§ REQUIREMENT
Each line in the listing below that includes "TABLE" should be counted; give the total and nothing more.

=== Begin Enclosure ===

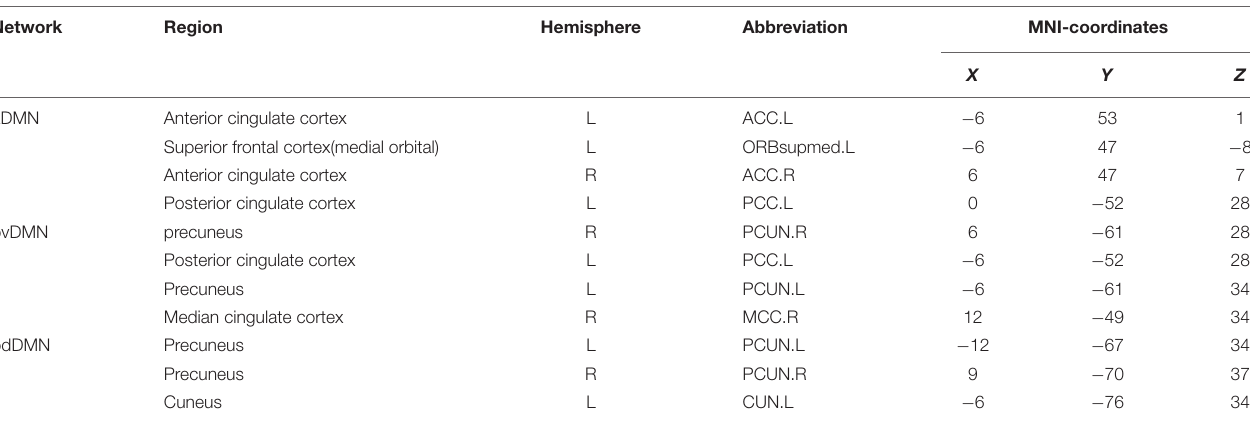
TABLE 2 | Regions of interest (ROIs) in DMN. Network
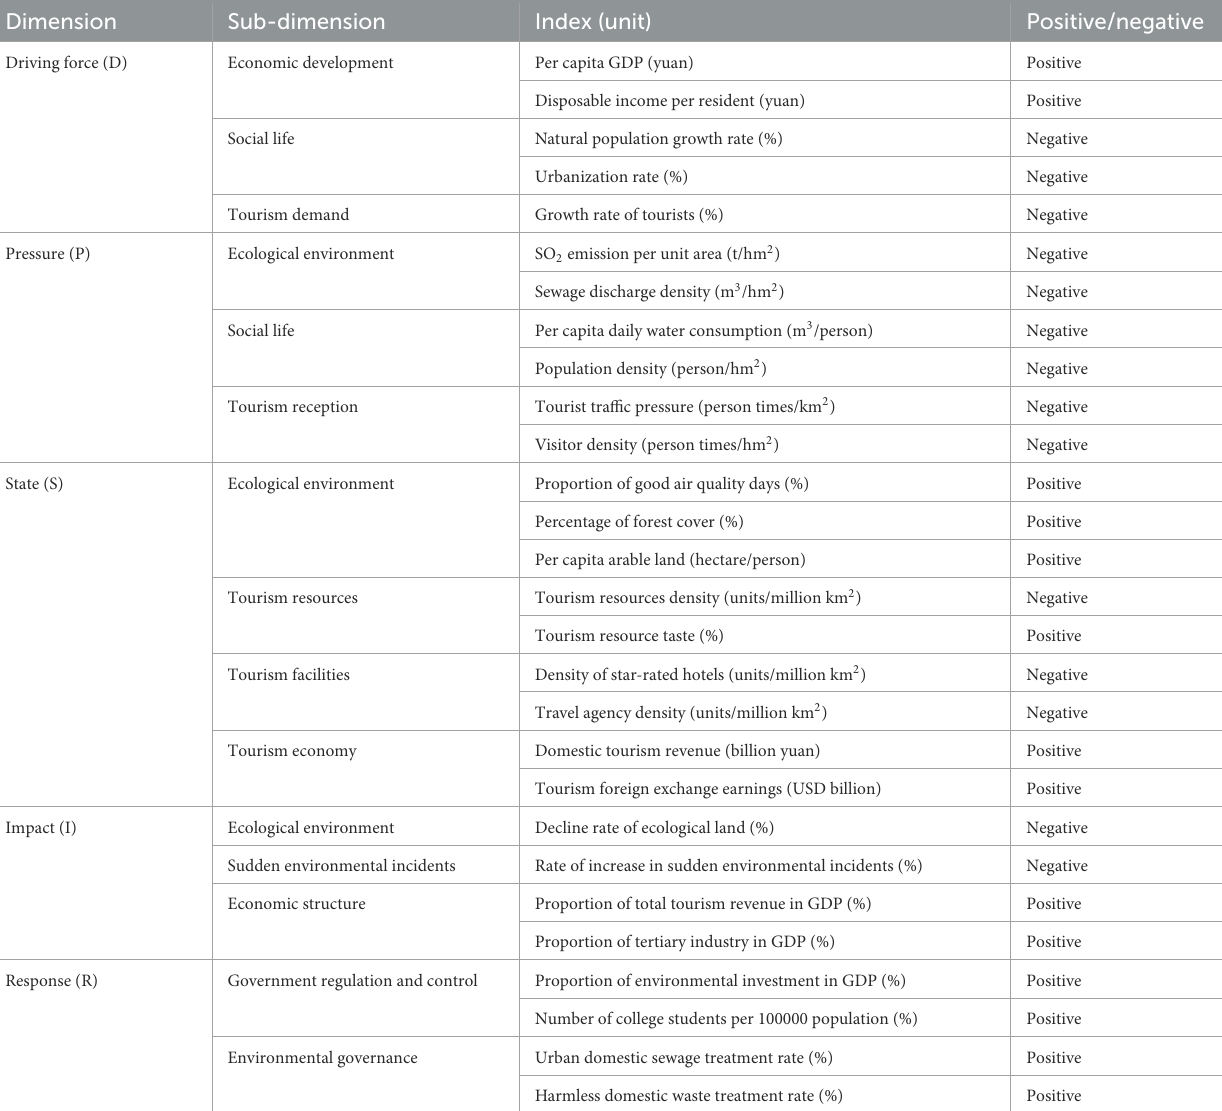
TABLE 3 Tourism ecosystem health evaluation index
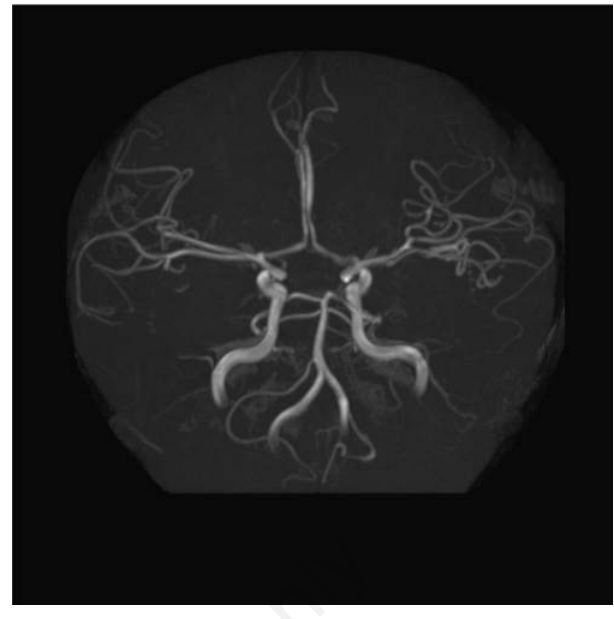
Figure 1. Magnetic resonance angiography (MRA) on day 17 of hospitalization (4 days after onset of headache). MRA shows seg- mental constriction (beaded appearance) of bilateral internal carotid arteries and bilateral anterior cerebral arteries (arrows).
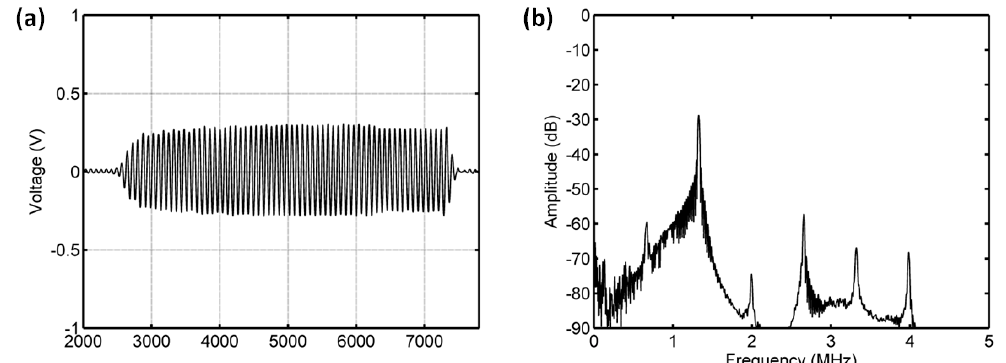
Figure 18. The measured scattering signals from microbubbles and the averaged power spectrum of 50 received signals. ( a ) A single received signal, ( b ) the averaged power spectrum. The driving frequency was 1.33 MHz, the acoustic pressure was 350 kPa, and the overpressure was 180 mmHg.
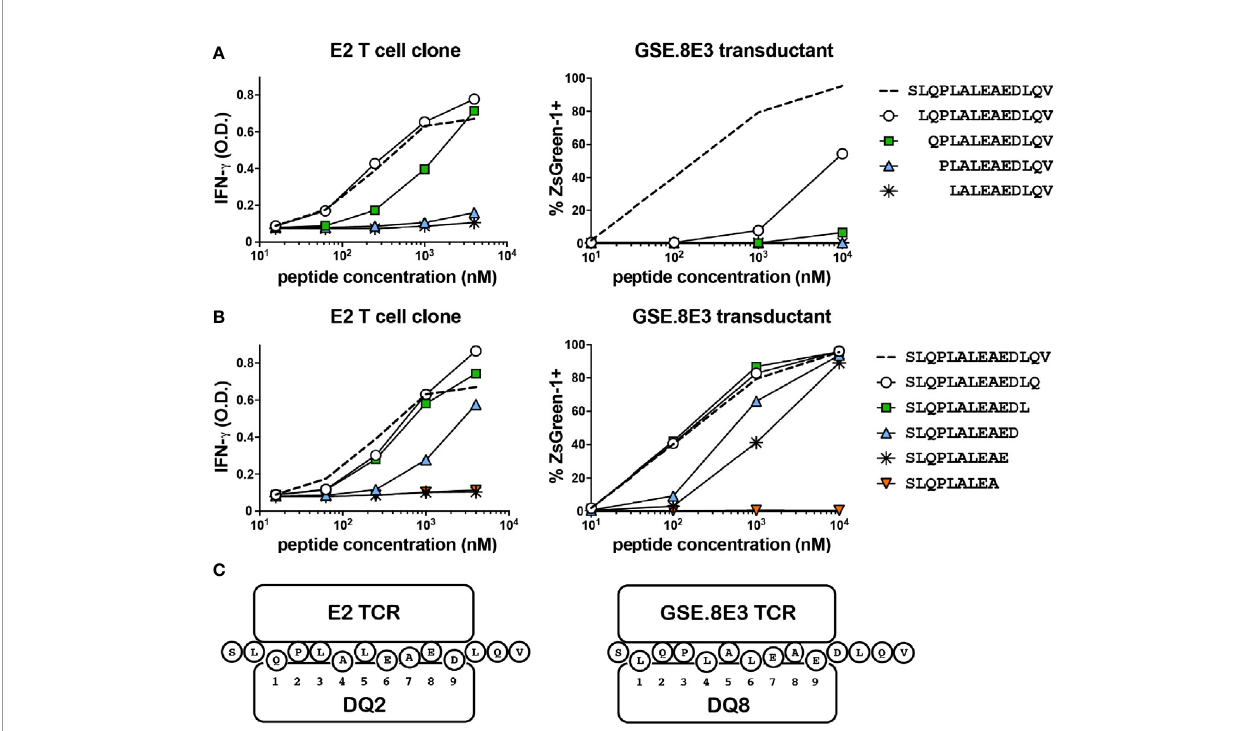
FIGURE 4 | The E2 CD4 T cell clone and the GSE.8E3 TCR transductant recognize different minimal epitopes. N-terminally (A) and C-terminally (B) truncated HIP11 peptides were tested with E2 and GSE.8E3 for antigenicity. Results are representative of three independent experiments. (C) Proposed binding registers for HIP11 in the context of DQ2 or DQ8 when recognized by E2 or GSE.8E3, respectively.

=== End Enclosure ===

§ YOUR RESPONSE
2